- Exercice court 1: Modifiez les lignes de données, de la première jusqu'à celle qui contient "(7.4 7.5 7.6).2 (7.4 7.5 7.6).2 |", en remplaçant "134" par "120" sans rien changer d'autre. Laissez les images de côté dans votre réponse.

- Texte fourni:
########################################
6. La propriété s'en vient-elle inaccessible?

 Depuis 2000, le coût médian de la propriété existante dans la région de Montréal a été multiplié par 1,85, passant de 105 000$ à 195 000$. Pour suivre ce rythme, il aurait fallu que le salaire horaire moyen gonfle de 16,07$ à 30$. En 2006, il était à 18,87$.

 Pour jauger ce phénomène, l'économiste principal Bertrand Recher, de la SCHL, a utilisé une méthode comparative plutôt originale.

 Imaginons dans une ville quelconque un travailleur moyen, qui touche le revenu horaire moyen de sa région, et qui veut acheter une maison au prix moyen du marché immobilier local. Il dépose une mise de fonds de 20% et choisit le taux fixe de cinq ans en vigueur, avec un amortissement de 25 ans. Ce travailleur ne veut pas que sa mensualité hypothécaire excède 30% de ses revenus mensuels avant impôts. Combien d'heures doit-il travailler chaque mois pour respecter ce plafond?

 Bertrand Recher a fait l'exercice pour les principales villes canadiennes. En 2006, il fallait 181 heures par mois à Montréal, 128 heures à Québec, 93 heures à Saguenay et 254 heures à Calgary, 275 heures à Toronto, et 407 heures à Vancouver.

 À raison d'une charge normale de 162 heures de travail par mois, le Montréalais célibataire moyen ne pourra donc accéder à une maison moyenne, tandis que son équivalent saguenéen n'a pas besoin de se dénicher un conjoint pour atteindre ce louable objectif.
########################################
- Lignes de données:

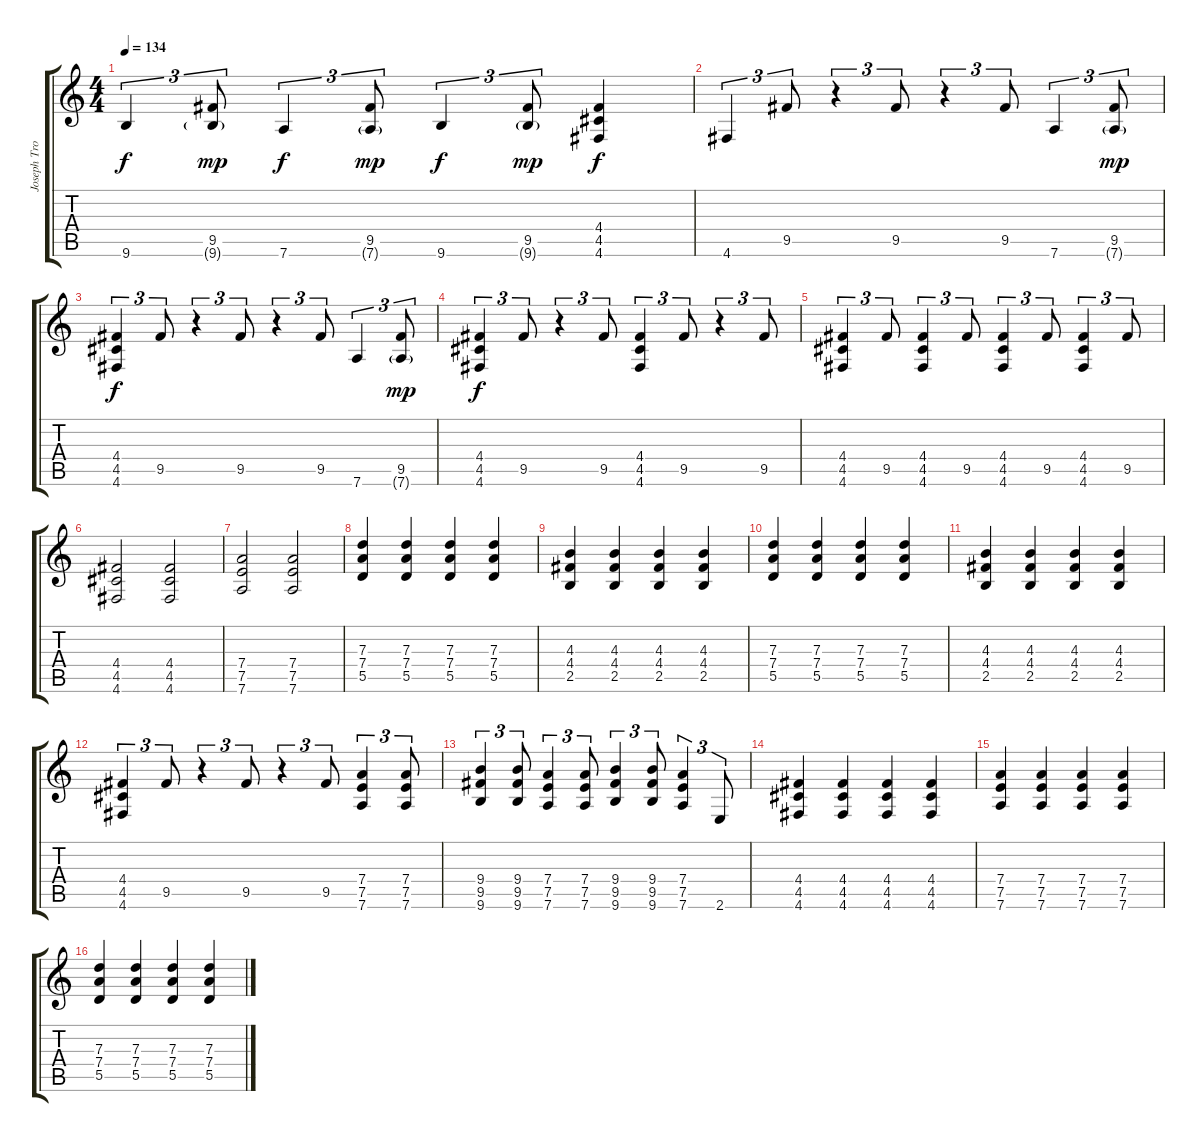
\track ("Joseph Trohman (Lead Guitar)" "Joseph Tro") {instrument overdrivenguitar}
\staff {score tabs}
\tuning (E4 B3 G3 D3 A2 D2) {hide}
\ts (4 4)
\tempo 134
\clef g2
\ks c
9.6.4{tu (3 2) dy f} (9.5 9.6{g}).8{tu (3 2) dy mp} 7.6.4{tu (3 2) dy f} (9.5 7.6{g}).8{tu (3 2) dy mp} 9.6.4{tu (3 2) dy f} (9.5 9.6{g}).8{tu (3 2) dy mp} (4.4 4.5 4.6).4{dy f} |
4.6.4{tu (3 2)} 9.5.8{tu (3 2)} r.4{tu (3 2)} 9.5.8{tu (3 2)} r.4{tu (3 2)} 9.5.8{tu (3 2)} 7.6.4{tu (3 2)} (9.5 7.6{g}).8{tu (3 2) dy mp} |
(4.4 4.5 4.6).4{tu (3 2) dy f} 9.5.8{tu (3 2)} r.4{tu (3 2)} 9.5.8{tu (3 2)} r.4{tu (3 2)} 9.5.8{tu (3 2)} 7.6.4{tu (3 2)} (9.5 7.6{g}).8{tu (3 2) dy mp} |
(4.4 4.5 4.6).4{tu (3 2) dy f} 9.5.8{tu (3 2)} r.4{tu (3 2)} 9.5.8{tu (3 2)} (4.4 4.5 4.6).4{tu (3 2)} 9.5.8{tu (3 2)} r.4{tu (3 2)} 9.5.8{tu (3 2)} |
(4.4 4.5 4.6).4{tu (3 2)} 9.5.8{tu (3 2)} (4.4 4.5 4.6).4{tu (3 2)} 9.5.8{tu (3 2)} (4.4 4.5 4.6).4{tu (3 2)} 9.5.8{tu (3 2)} (4.4 4.5 4.6).4{tu (3 2)} 9.5.8{tu (3 2)} |
(4.4 4.5 4.6).2 (4.4 4.5 4.6).2 |
(7.4 7.5 7.6).2 (7.4 7.5 7.6).2 |
(7.3 7.4 5.5).4 (7.3 7.4 5.5).4 (7.3 7.4 5.5).4 (7.3 7.4 5.5).4 |
(4.3 4.4 2.5).4 (4.3 4.4 2.5).4 (4.3 4.4 2.5).4 (4.3 4.4 2.5).4 |
(7.3 7.4 5.5).4 (7.3 7.4 5.5).4 (7.3 7.4 5.5).4 (7.3 7.4 5.5).4 |
(4.3 4.4 2.5).4 (4.3 4.4 2.5).4 (4.3 4.4 2.5).4 (4.3 4.4 2.5).4 |
(4.4 4.5 4.6).4{tu (3 2)} 9.5.8{tu (3 2)} r.4{tu (3 2)} 9.5.8{tu (3 2)} r.4{tu (3 2)} 9.5.8{tu (3 2)} (7.4 7.5 7.6).4{tu (3 2)} (7.4 7.5 7.6).8{tu (3 2)} |
(9.4 9.5 9.6).4{tu (3 2)} (9.4 9.5 9.6).8{tu (3 2)} (7.4 7.5 7.6).4{tu (3 2)} (7.4 7.5 7.6).8{tu (3 2)} (9.4 9.5 9.6).4{tu (3 2)} (9.4 9.5 9.6).8{tu (3 2)} (7.4 7.5 7.6).4{tu (3 2)} 2.6.8{tu (3 2)} |
(4.4 4.5 4.6).4 (4.4 4.5 4.6).4 (4.4 4.5 4.6).4 (4.4 4.5 4.6).4 |
(7.4 7.5 7.6).4 (7.4 7.5 7.6).4 (7.4 7.5 7.6).4 (7.4 7.5 7.6).4 |
(7.3 7.4 5.5).4 (7.3 7.4 5.5).4 (7.3 7.4 5.5).4 (7.3 7.4 5.5).4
########################################
- Exercice court 2: Reproduisez à l'identique le passage du texte sur l'accès à la propriété, depuis "À raison d'une" jusqu'à "ce louable objectif.".

- Réponse 1:
\track ("Joseph Trohman (Lead Guitar)" "Joseph Tro") {instrument overdrivenguitar}
\staff {score tabs}
\tuning (E4 B3 G3 D3 A2 D2) {hide}
\ts (4 4)
\tempo 120
\clef g2
\ks c
9.6.4{tu (3 2) dy f} (9.5 9.6{g}).8{tu (3 2) dy mp} 7.6.4{tu (3 2) dy f} (9.5 7.6{g}).8{tu (3 2) dy mp} 9.6.4{tu (3 2) dy f} (9.5 9.6{g}).8{tu (3 2) dy mp} (4.4 4.5 4.6).4{dy f} |
4.6.4{tu (3 2)} 9.5.8{tu (3 2)} r.4{tu (3 2)} 9.5.8{tu (3 2)} r.4{tu (3 2)} 9.5.8{tu (3 2)} 7.6.4{tu (3 2)} (9.5 7.6{g}).8{tu (3 2) dy mp} |
(4.4 4.5 4.6).4{tu (3 2) dy f} 9.5.8{tu (3 2)} r.4{tu (3 2)} 9.5.8{tu (3 2)} r.4{tu (3 2)} 9.5.8{tu (3 2)} 7.6.4{tu (3 2)} (9.5 7.6{g}).8{tu (3 2) dy mp} |
(4.4 4.5 4.6).4{tu (3 2) dy f} 9.5.8{tu (3 2)} r.4{tu (3 2)} 9.5.8{tu (3 2)} (4.4 4.5 4.6).4{tu (3 2)} 9.5.8{tu (3 2)} r.4{tu (3 2)} 9.5.8{tu (3 2)} |
(4.4 4.5 4.6).4{tu (3 2)} 9.5.8{tu (3 2)} (4.4 4.5 4.6).4{tu (3 2)} 9.5.8{tu (3 2)} (4.4 4.5 4.6).4{tu (3 2)} 9.5.8{tu (3 2)} (4.4 4.5 4.6).4{tu (3 2)} 9.5.8{tu (3 2)} |
(4.4 4.5 4.6).2 (4.4 4.5 4.6).2 |
(7.4 7.5 7.6).2 (7.4 7.5 7.6).2 |

- Réponse 2:
À raison d'une charge normale de 162 heures de travail par mois, le Montréalais célibataire moyen ne pourra donc accéder à une maison moyenne, tandis que son équivalent saguenéen n'a pas besoin de se dénicher un conjoint pour atteindre ce louable objectif.